Substituting into Gauss’s law gives

$$E(r)\,(4\pi r^{2}) = \frac{0}{\varepsilon_0}=0,$$

so

$$E(r)=0.$$

The force on the charge $$q$$ is obtained from $$\vec F = q\vec E$$. Because the field magnitude is zero, we have

$$F = q\,E(r)=0 \quad\text{for}\; r < R.$$

Case 2: $$r > R$$ (outside the shell)

When the Gaussian surface lies completely outside the shell, it encloses the entire charge $$Q$$. Thus

$$q_{\text{enc}} = Q.$$

Gauss’s law now gives

$$E(r)\,(4\pi r^{2}) = \frac{Q}{\varepsilon_0},$$

so

$$E(r)=\frac{Q}{4\pi\varepsilon_0\,r^{2}}.$$

The corresponding force on the test charge $$q$$ is

$$F = qE(r)=\frac{1}{4\pi\varepsilon_0}\frac{Qq}{r^{2}}\quad\text{for}\; r > R.$$

Summarising the results:

$$F = 0 \quad\text{for}\; r < R,$$

$$F = \frac{1}{4\pi\varepsilon_0}\frac{Qq}{r^{2}} \quad\text{for}\; r > R.$$

We now compare these findings with each option:

Option A asserts a non-zero constant force $$\dfrac{1}{4\pi\varepsilon_0}\dfrac{Qq}{R^{2}}$$ for $$r < R$$, but we have just shown that the force is zero inside, so Option A is false.
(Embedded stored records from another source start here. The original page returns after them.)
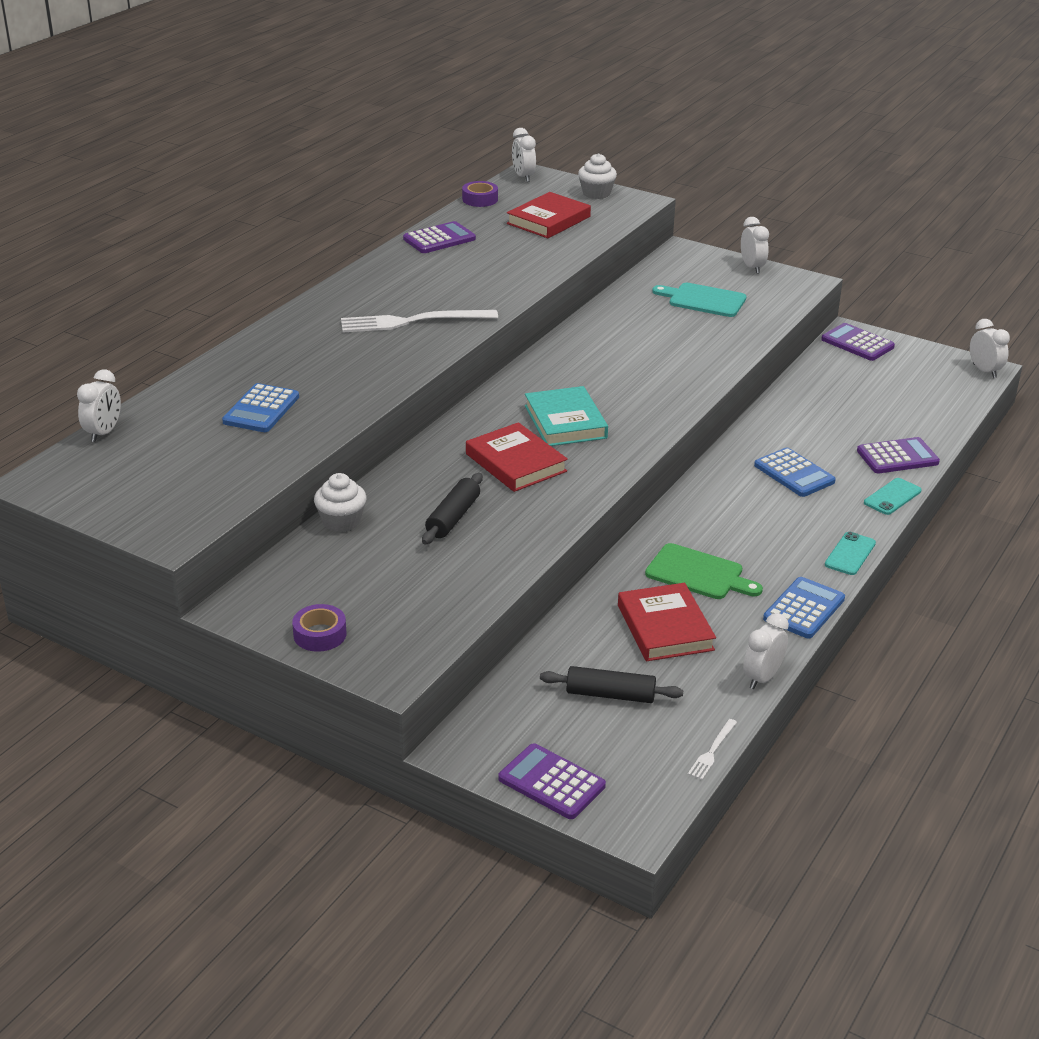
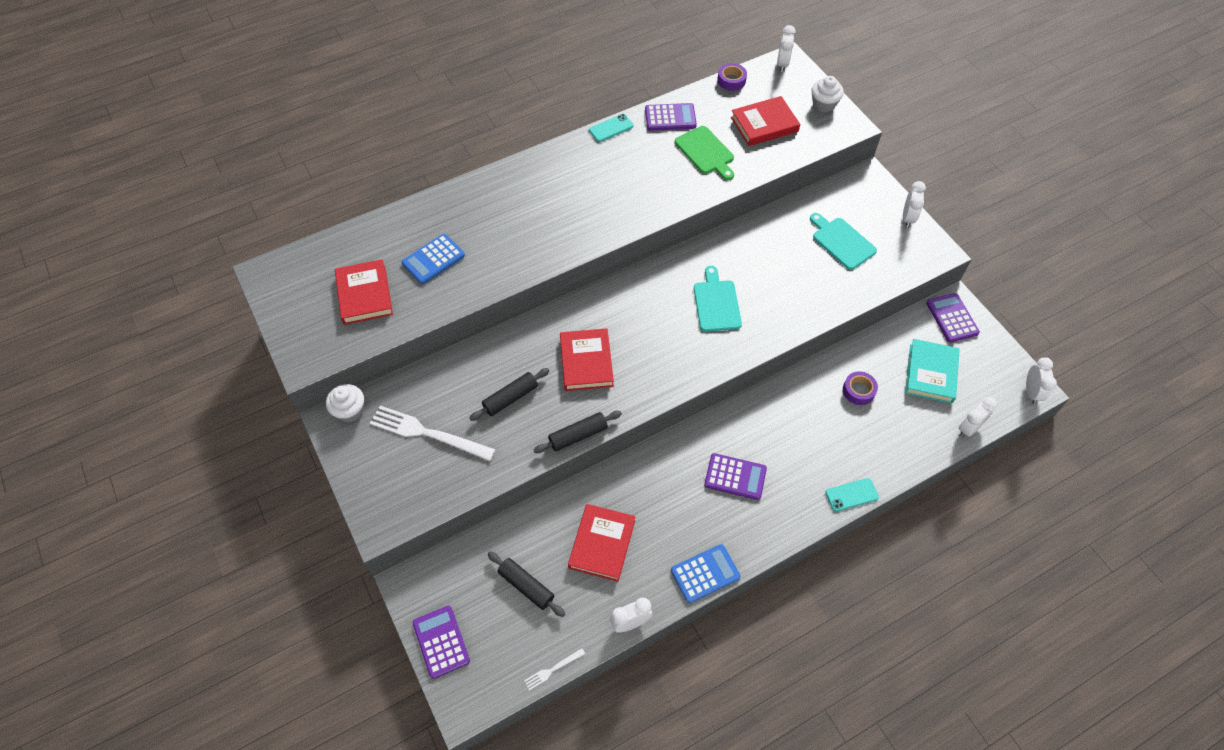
camera: 30 degrees right, 25 degrees up
white clock [77,369,121,442] -> white clock moved to [959,397,997,437]
purple tape [292,604,346,652] -> purple tape moved to [843,371,878,405]
white cupcake [314,473,367,532] -> white cupcake moved to [326,384,364,422]
white fork [341,310,498,332] -> white fork moved to [370,406,496,461]
turquoise book [525,386,608,446] -> turquoise book moved to [905,339,960,404]
green cutting board [645,543,763,599] -> green cutting board moved to [675,126,734,180]
blue calculator [754,447,836,497] -> none
turquoise phone [825,532,876,575] -> turquoise phone moved to [589,114,634,142]
purple calculator [857,437,940,473] -> purple calculator moved to [704,453,767,500]
none -> red book [335,259,393,325]
none -> black rolling pin [533,411,622,453]
none -> turquoise cutting board [694,266,742,332]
Option B claims $$\dfrac{1}{4\pi\varepsilon_0}\dfrac{Qq}{R^{2}} > F > 0$$ for $$r < R$$. Since the true value of $$F$$ inside is exactly zero, the inequality is violated; hence Option B is also false.

Option C states $$F=\dfrac{1}{4\pi\varepsilon_0}\dfrac{Qq}{r^{2}}$$ for $$r > R$$, which matches the expression we derived. Therefore, Option C is correct.

Option D maintains the same expression for all values of $$r$$, but we know it fails for $$r < R$$, so Option D is incorrect.

Hence, the correct answer is Option C.